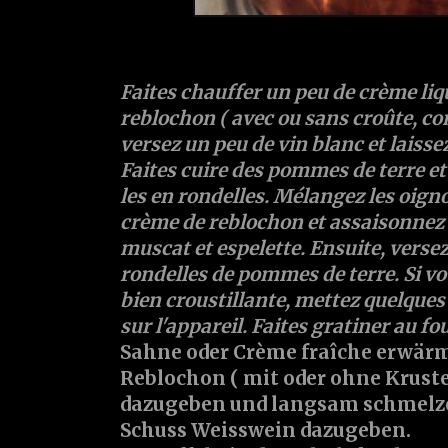
Faites chauffer un peu de
crème liq
reblochon ( avec ou sans croûte, c
versez un peu de vin blanc et laisse
Faites cuire des
pommes de terre
et
les en rondelles. Mélangez les oignon
crème de reblochon et assaisonnez
muscat
et
espelette
. Ensuite, versez
rondelles de pommes de terre. Si vo
bien croustillante, mettez quelque
sur l'appareil. Faites gratiner au fou
Sahne
oder
Crème fraîche
erwärm
Reblochon ( mit oder ohne Krust
dazugeben und langsam schmelze
Schuss Weisswein dazugeben.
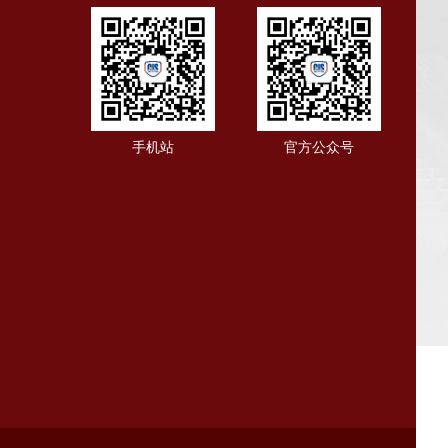
手机站
官方公众号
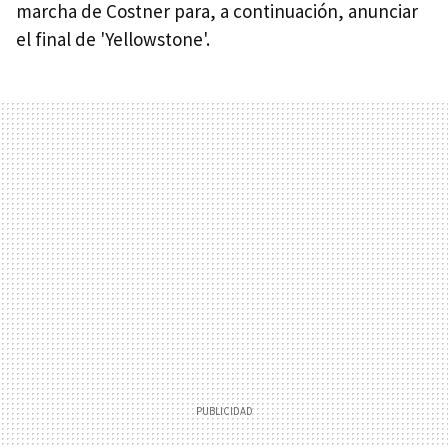
marcha de Costner para, a continuación, anunciar
el final de 'Yellowstone'.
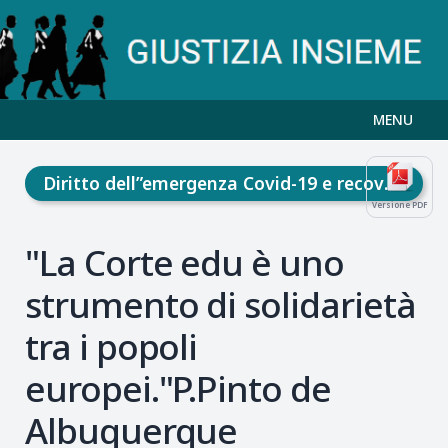
MENU
Diritto dell”emergenza Covid-19 e recovery fund
Versione PDF
"La Corte edu è uno
strumento di solidarietà
tra i popoli
europei."P.Pinto de
Albuquerque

* * * * * * * * *

§ **WRITTEN TASK**:
Look through the entries and copy every line in which the string "rondelles" appears.

§ **RESULT BELOW**:
les en rondelles. Mélangez les oignon
rondelles de pommes de terre. Si vo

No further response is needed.